*Exercise task*. State how many lines of the material below contain the word "scientific". Give only the number.

*Records shown*.
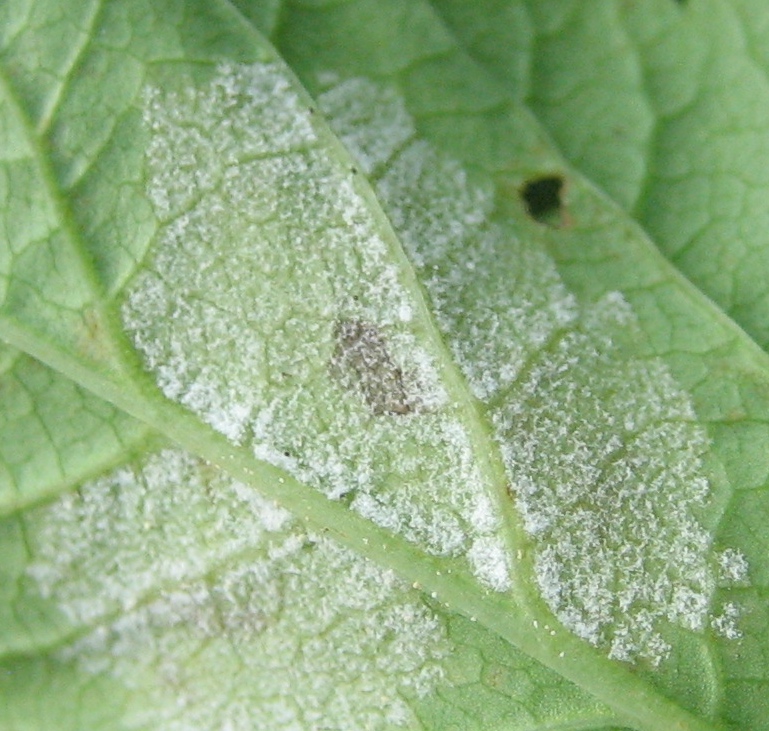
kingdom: Chromista
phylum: Oomycota
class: Peronosporea
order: Peronosporales
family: Peronosporaceae
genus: Peronospora
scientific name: Peronospora crustosa
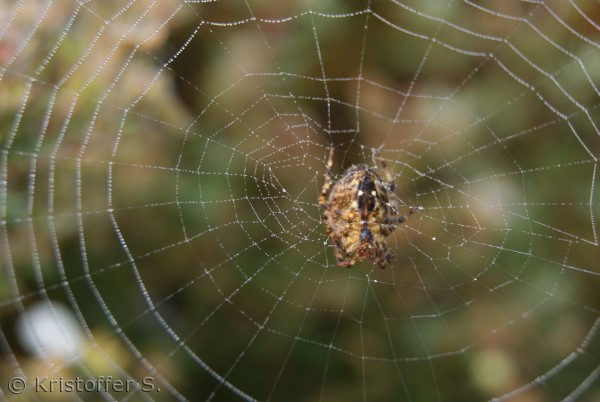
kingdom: Animalia
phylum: Arthropoda
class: Arachnida
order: Araneae
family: Araneidae
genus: Araneus
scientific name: Araneus diadematus
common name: Korsedderkop
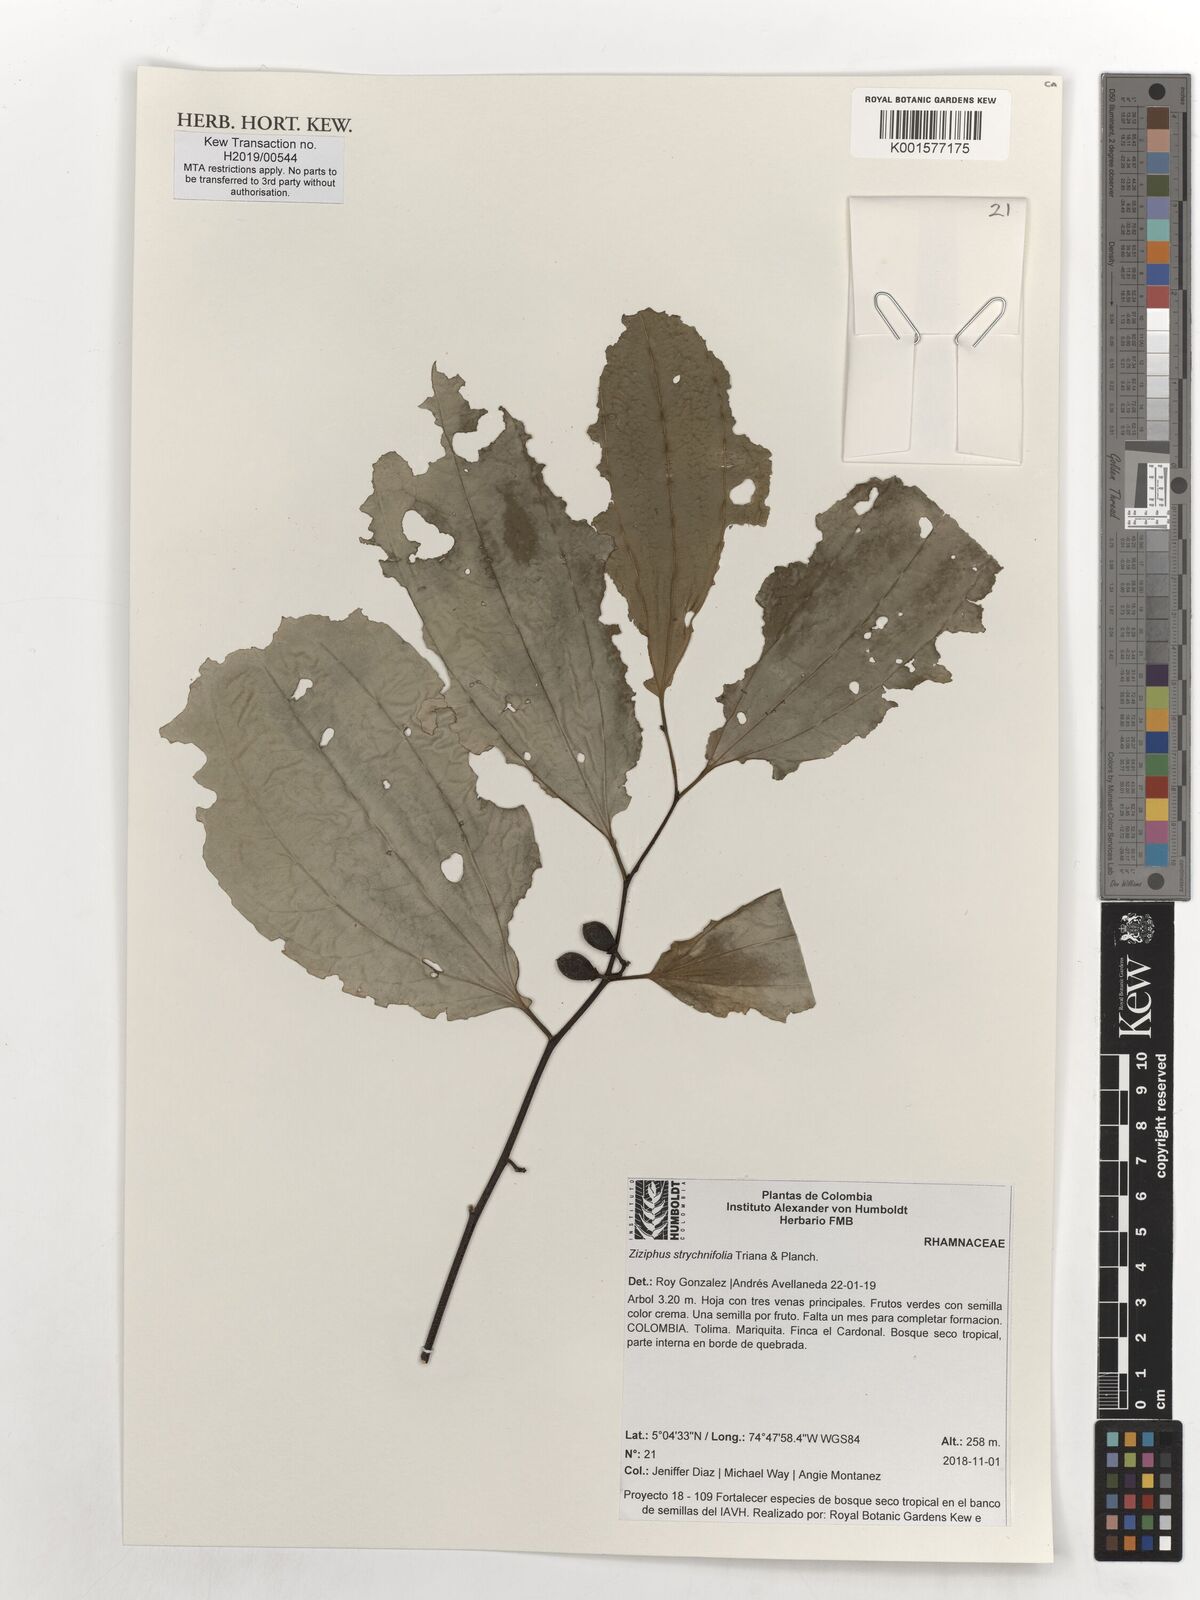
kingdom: Plantae
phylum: Tracheophyta
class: Magnoliopsida
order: Rosales
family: Rhamnaceae
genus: Sarcomphalus
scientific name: Sarcomphalus strychnifolius
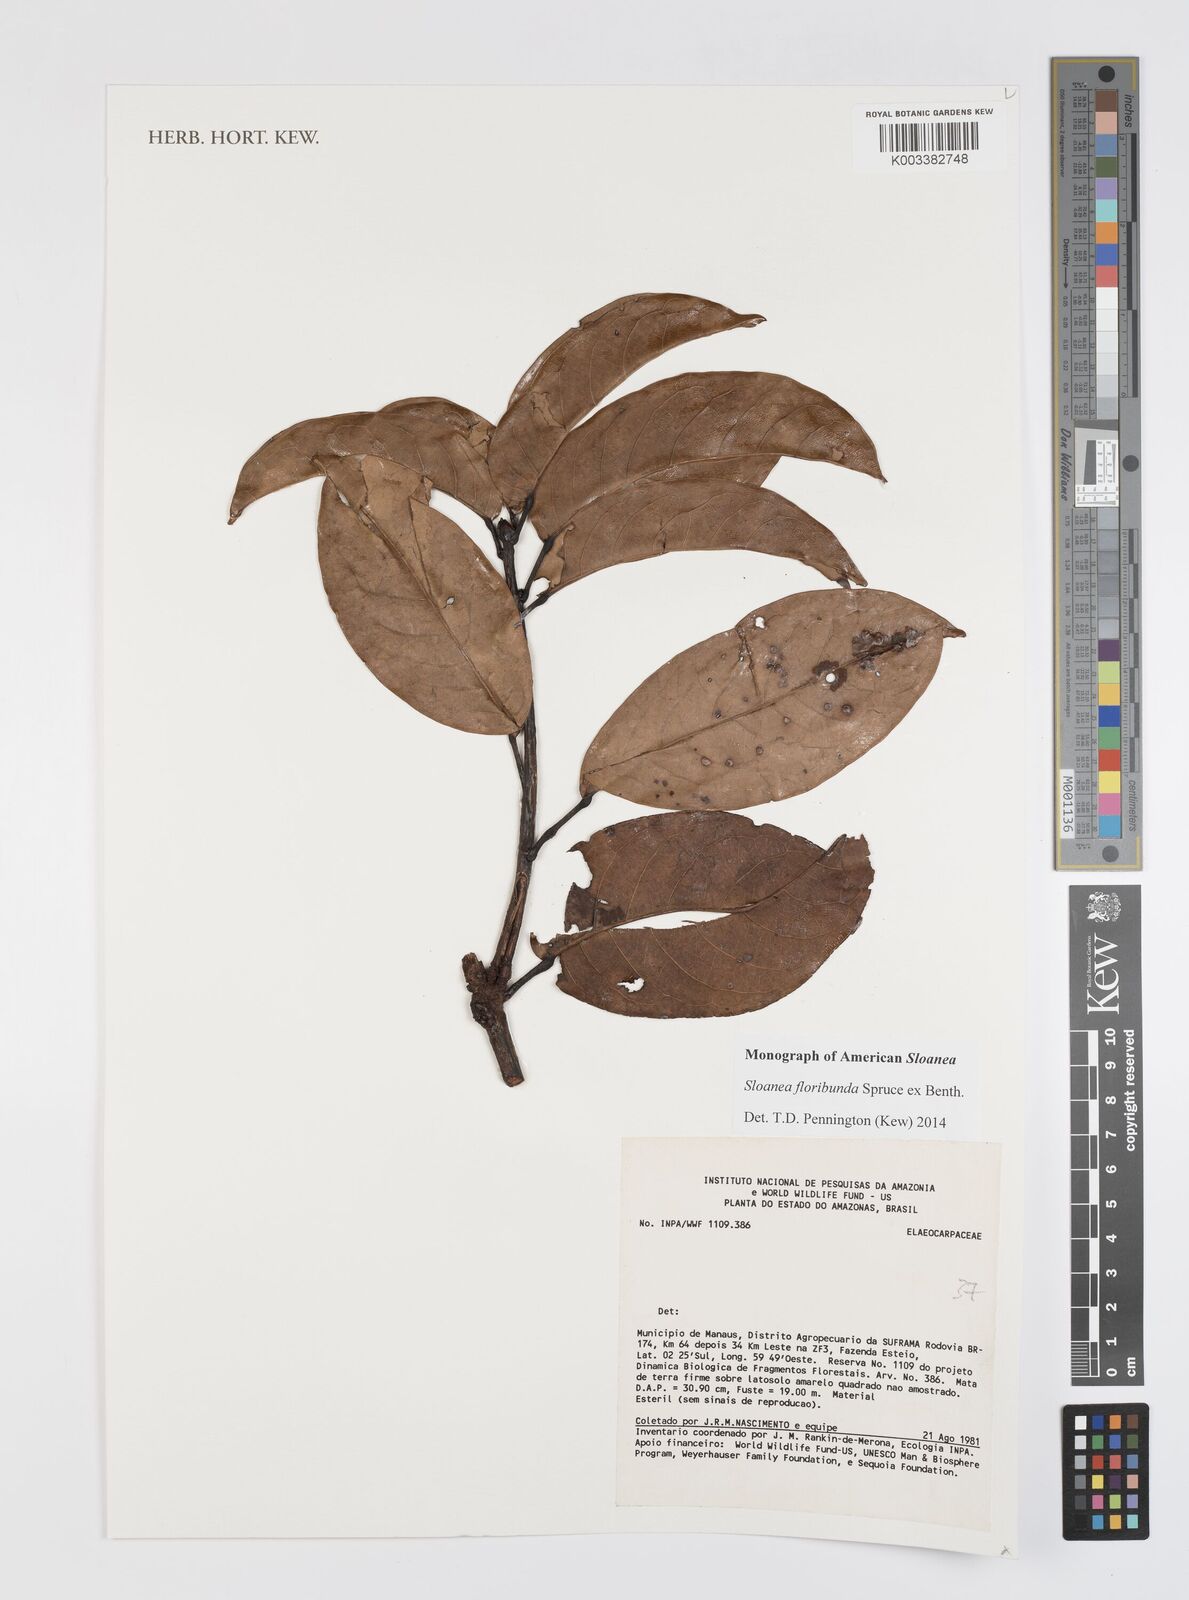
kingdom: Plantae
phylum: Tracheophyta
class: Magnoliopsida
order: Oxalidales
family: Elaeocarpaceae
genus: Sloanea
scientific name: Sloanea floribunda
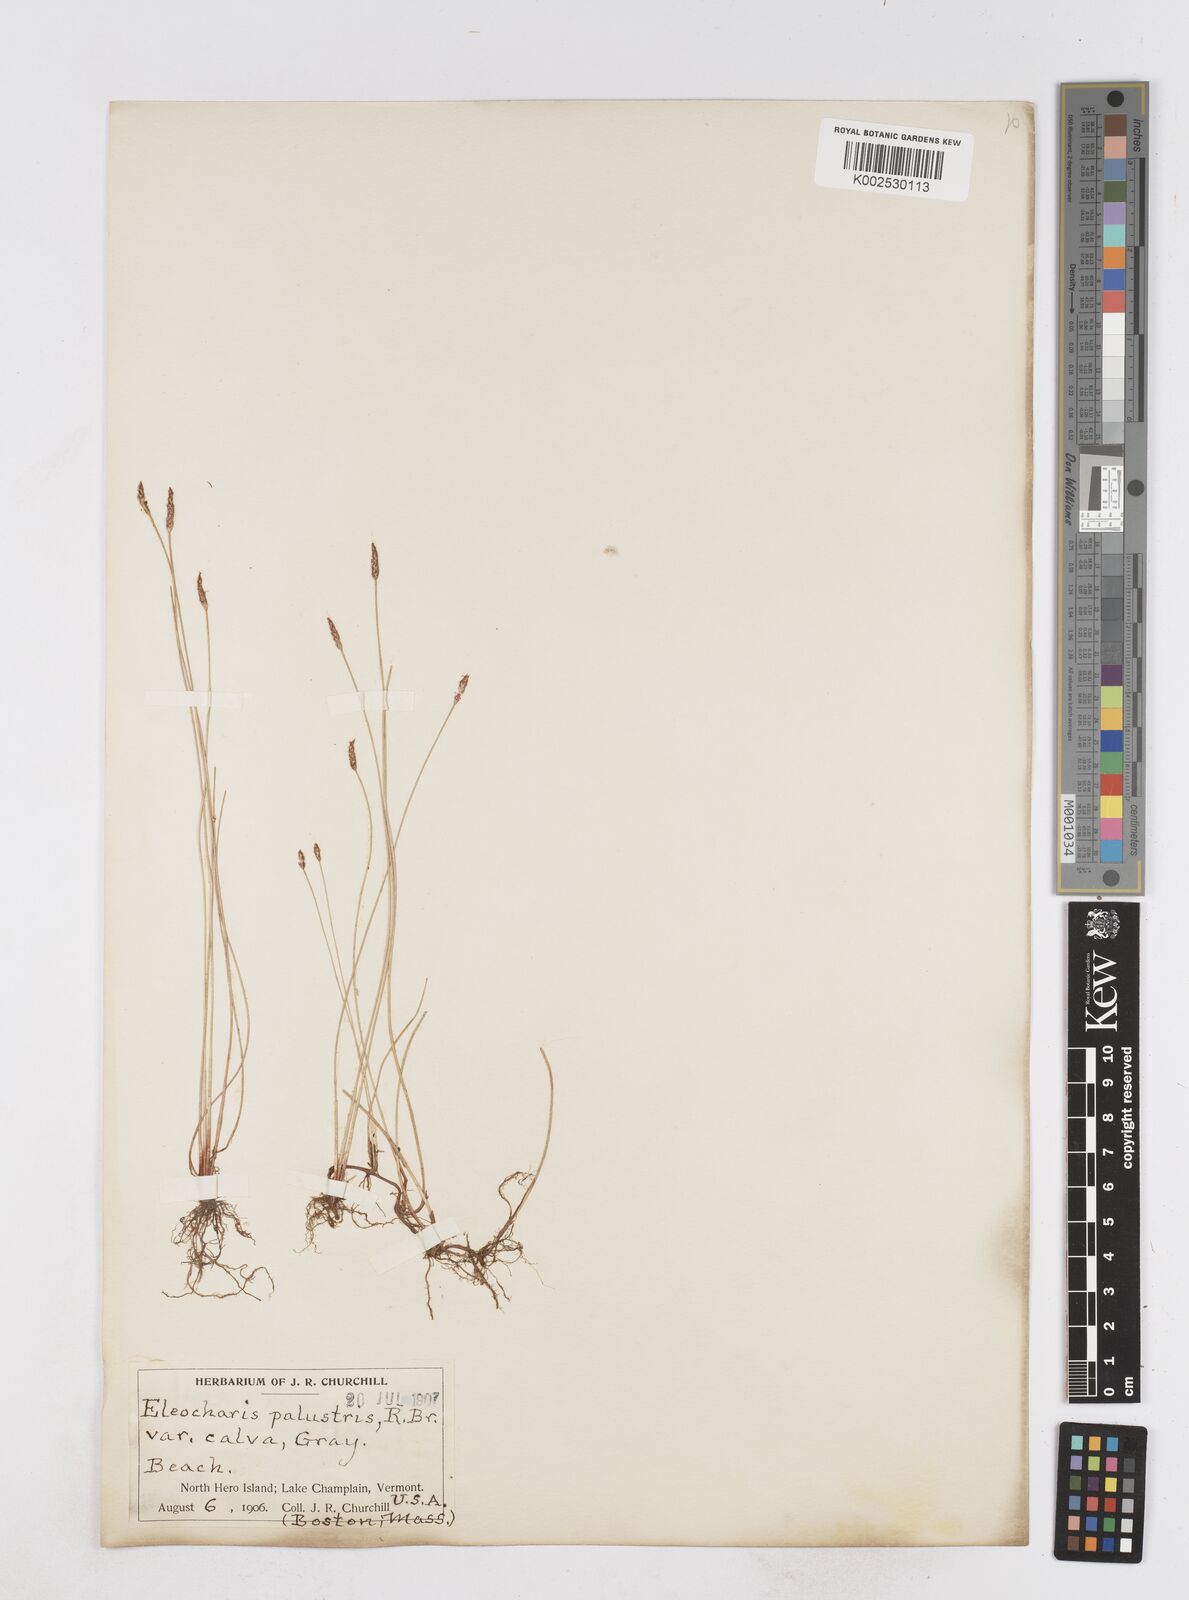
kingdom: Plantae
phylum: Tracheophyta
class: Liliopsida
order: Poales
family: Cyperaceae
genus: Eleocharis
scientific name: Eleocharis erythropoda
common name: Bald spikerush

*Expected answer*. 5